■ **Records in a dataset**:
--------------------
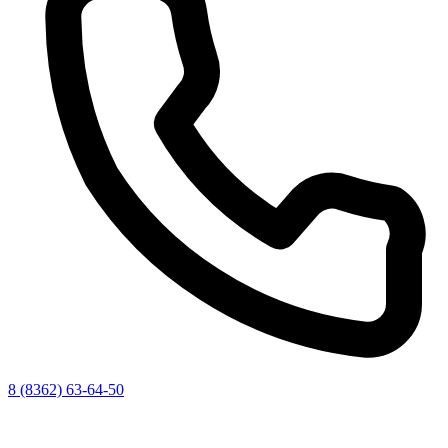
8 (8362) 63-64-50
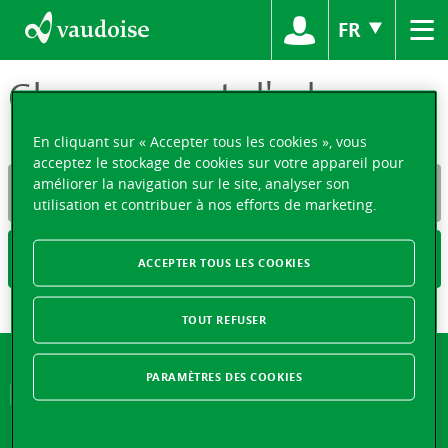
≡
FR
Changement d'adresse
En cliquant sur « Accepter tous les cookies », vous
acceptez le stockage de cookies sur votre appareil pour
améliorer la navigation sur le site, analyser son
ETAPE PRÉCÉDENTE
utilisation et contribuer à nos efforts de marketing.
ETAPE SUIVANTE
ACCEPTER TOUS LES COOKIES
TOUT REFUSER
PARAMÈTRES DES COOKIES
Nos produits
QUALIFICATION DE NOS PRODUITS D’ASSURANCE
--------------------
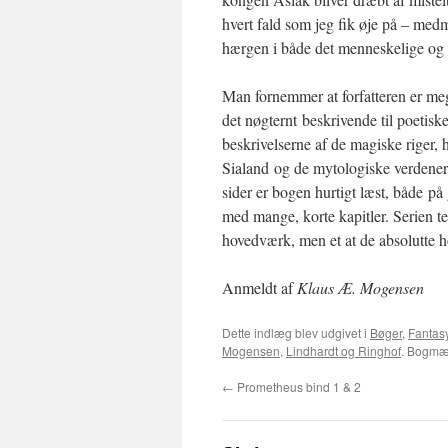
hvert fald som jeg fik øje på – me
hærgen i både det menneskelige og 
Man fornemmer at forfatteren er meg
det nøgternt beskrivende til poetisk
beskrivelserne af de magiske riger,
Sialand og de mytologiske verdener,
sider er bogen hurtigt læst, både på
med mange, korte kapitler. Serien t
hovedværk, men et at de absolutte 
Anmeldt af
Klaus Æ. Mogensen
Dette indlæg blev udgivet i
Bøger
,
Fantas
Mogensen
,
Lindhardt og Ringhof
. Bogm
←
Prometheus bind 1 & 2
--------------------
■ **Required action**: Rewrite the rows starting at the line that contains "hvert fald som jeg fik øje på – me" and ending at the line that contains "Prometheus bind 1 & 2", replacing "bogen" with "romanen" and changing nothing else.

■ **Written response**:
hvert fald som jeg fik øje på – me
hærgen i både det menneskelige og 
Man fornemmer at forfatteren er meg
det nøgternt beskrivende til poetisk
beskrivelserne af de magiske riger,
Sialand og de mytologiske verdener,
sider er romanen hurtigt læst, både på
med mange, korte kapitler. Serien t
hovedværk, men et at de absolutte 
Anmeldt af
Klaus Æ. Mogensen
Dette indlæg blev udgivet i
Bøger
,
Fantas
Mogensen
,
Lindhardt og Ringhof
. Bogm
←
Prometheus bind 1 & 2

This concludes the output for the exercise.